(Input data):
+--

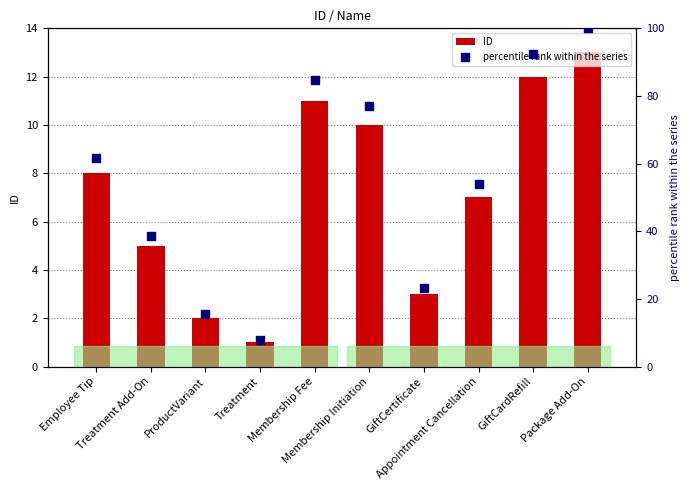

What are all the series names shown in the legend?

ID, percentile rank within the series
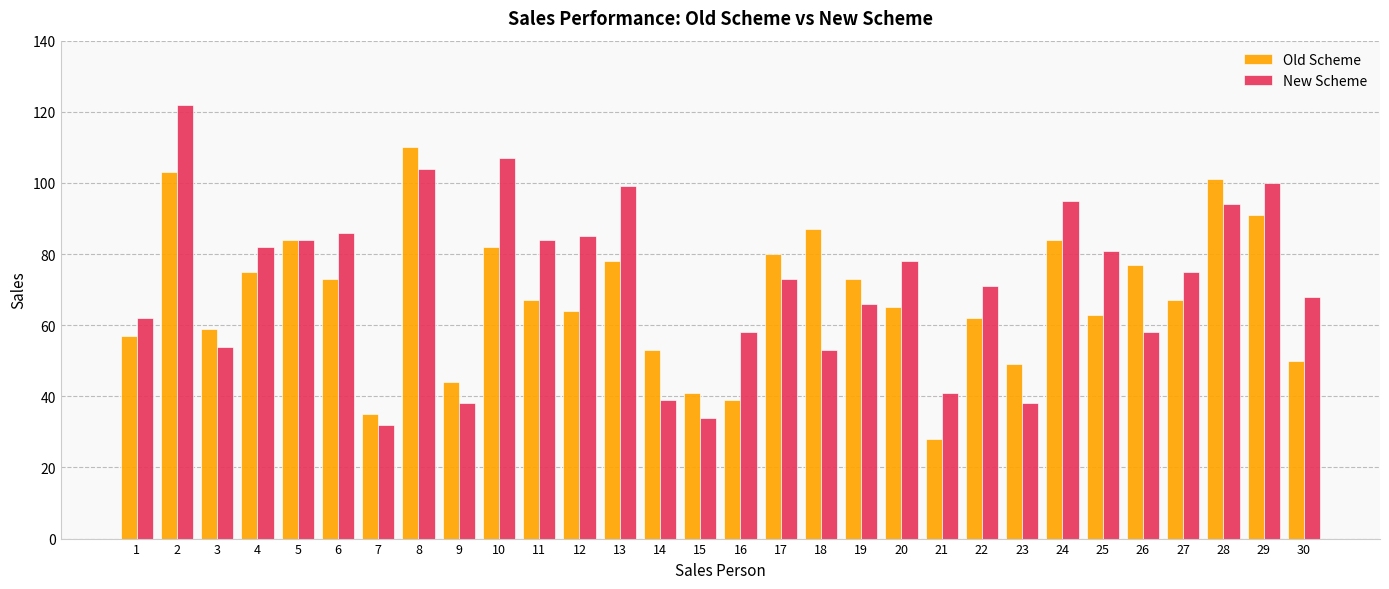

Which series has the largest total across all categories?

New Scheme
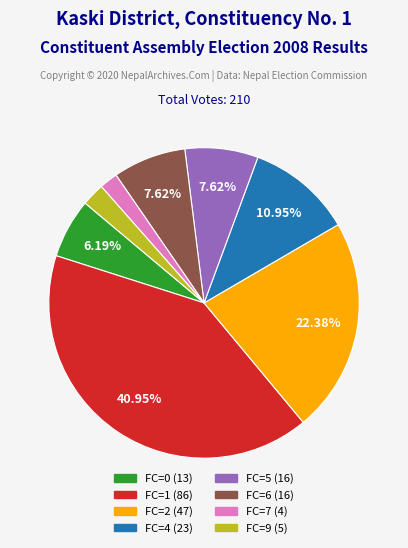

Does any single category account for the majority?

No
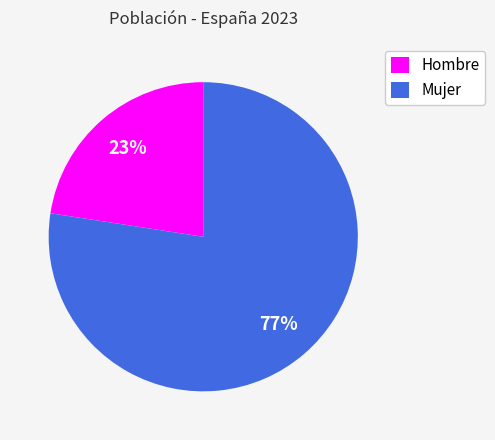

Rank the categories by value from highest to lowest.

Mujer, Hombre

+--

(Assignment): Extract every line from the entries above that contains the string "categories". Letter case must match.

(Answer to the problem):
Which series has the largest total across all categories?
Rank the categories by value from highest to lowest.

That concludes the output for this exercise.